Producers would have until the 28 February to prove to national governments that stocks had been destroyed. The governments would then have until 31 March 2006 to provide evidence of elimination to the EU.
States would have until the 30 June to pay any fine, though this deadline may yet be extended.
Other accession states, including the Czech Republic, Hungary and Poland have also been investigated by the Commission to see if they are holding excess sugar.
Of those already identified, Estonia has by far the biggest surplus at 91,464 tonnes. Cyprus came second with 40,000 tonnes, while Latvia and Slovakia came third and fourth with more than 10,000 tonnes each. Malta had 2,452 tonnes.

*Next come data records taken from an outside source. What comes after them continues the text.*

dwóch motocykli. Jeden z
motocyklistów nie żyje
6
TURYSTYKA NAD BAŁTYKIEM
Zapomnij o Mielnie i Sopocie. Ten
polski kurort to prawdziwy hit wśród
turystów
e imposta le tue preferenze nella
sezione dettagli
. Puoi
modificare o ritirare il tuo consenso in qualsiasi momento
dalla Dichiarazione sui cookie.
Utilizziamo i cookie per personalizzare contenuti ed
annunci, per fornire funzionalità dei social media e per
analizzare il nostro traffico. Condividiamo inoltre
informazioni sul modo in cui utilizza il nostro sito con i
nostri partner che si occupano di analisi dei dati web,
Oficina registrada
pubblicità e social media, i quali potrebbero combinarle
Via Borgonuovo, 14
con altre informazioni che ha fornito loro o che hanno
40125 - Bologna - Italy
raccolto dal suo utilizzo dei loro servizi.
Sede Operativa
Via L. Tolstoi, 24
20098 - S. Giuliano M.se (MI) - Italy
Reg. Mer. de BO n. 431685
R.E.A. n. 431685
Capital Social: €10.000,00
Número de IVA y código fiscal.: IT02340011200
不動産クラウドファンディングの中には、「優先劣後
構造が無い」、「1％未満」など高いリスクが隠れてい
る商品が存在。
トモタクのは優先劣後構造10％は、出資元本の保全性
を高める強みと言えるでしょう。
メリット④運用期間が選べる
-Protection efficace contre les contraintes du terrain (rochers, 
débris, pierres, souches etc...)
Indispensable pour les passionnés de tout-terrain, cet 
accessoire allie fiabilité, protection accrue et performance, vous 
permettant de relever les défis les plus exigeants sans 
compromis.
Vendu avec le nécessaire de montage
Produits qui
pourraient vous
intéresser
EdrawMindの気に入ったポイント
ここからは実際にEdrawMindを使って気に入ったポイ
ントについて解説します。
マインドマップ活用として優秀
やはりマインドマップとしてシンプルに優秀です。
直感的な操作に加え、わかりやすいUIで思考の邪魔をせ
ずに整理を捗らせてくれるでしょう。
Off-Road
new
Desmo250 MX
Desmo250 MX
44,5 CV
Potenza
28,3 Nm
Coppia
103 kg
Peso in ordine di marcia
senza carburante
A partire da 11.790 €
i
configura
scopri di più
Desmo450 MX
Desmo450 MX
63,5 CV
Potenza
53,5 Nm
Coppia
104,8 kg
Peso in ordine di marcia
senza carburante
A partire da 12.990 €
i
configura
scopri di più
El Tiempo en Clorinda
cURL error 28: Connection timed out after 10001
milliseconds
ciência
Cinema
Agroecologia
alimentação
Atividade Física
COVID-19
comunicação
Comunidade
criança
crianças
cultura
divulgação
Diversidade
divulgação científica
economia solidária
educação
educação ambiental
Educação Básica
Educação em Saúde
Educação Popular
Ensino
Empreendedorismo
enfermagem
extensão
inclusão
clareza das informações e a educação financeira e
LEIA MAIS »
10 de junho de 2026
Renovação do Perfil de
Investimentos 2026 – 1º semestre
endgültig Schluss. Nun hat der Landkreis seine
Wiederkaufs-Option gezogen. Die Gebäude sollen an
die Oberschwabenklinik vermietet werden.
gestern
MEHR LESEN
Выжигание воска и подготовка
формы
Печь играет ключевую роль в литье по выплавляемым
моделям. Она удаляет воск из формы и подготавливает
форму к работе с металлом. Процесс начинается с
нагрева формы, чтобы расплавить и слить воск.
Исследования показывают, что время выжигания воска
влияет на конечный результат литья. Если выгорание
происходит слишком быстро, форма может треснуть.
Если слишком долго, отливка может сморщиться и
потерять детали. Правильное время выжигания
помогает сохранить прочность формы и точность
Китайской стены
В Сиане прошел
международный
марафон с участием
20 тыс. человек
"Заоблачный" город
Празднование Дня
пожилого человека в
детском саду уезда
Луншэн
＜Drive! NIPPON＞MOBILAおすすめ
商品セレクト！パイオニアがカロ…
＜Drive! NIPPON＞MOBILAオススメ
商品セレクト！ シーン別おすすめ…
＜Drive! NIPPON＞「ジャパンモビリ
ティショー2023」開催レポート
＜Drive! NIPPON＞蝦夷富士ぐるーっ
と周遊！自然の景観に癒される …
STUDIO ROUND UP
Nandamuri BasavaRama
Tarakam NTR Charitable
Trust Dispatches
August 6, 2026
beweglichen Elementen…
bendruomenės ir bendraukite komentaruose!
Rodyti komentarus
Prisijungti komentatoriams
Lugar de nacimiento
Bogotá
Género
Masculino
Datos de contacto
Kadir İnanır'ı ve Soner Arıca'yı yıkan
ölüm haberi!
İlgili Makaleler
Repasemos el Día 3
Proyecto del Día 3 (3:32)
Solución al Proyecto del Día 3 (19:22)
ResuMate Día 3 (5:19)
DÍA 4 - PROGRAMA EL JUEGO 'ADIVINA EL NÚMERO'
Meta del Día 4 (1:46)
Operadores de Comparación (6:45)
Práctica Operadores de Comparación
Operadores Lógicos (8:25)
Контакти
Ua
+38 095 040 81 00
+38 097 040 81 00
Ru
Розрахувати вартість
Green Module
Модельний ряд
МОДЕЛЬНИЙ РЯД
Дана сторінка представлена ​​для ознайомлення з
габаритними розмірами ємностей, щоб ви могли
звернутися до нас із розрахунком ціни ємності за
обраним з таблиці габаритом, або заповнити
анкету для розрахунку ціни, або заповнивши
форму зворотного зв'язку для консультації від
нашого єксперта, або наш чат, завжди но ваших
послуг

The Commission said the regulation was to remove stocks that had built up prior to the five countries' accession to the EU on 1 May 2004.
"As is usual before every enlargement, the new Member States were required to ensure that there was no speculative stockpiling of agricultural products, which would upset the balance of the entire EU market," said the Commission.
Producers could have been tempted to build up their sugar stocks to take advantage of the EU sugar price sitting three times above world market levels.
"A sudden increase in stocks has a negative effect on the market balance and affects the level of production levies to the disadvantage of sugar and beet producers all over the EU,"the Commission said.
Producers will be allowed to destroy their surplus stocks either by processing it into animal feed or biofuels, or by exporting it without export refunds.
The regulation tallies with the EU's proposed sugar reform, due to be set down in detail over the next few months.
Initial proposals prepared last year state that minimum sugar beet prices would be cut by more than a third, from €43.6 per ton to €27.4, in two steps over three years; and the total EU production quota would come down by 2.8m tonnes to 14.6 million by 2008/9.
The World Trade Organisation has twice ruled that EU subsidies to sugar producers are illegal and EU agriculture minister Mariann Fischer Boel has repeatedly expressed her "determination" to modernise the bloc's sugar sector.
Some countries with smaller production, including Latvia, Hungary and Slovenia, have warned the reform could destroy their domestic industries.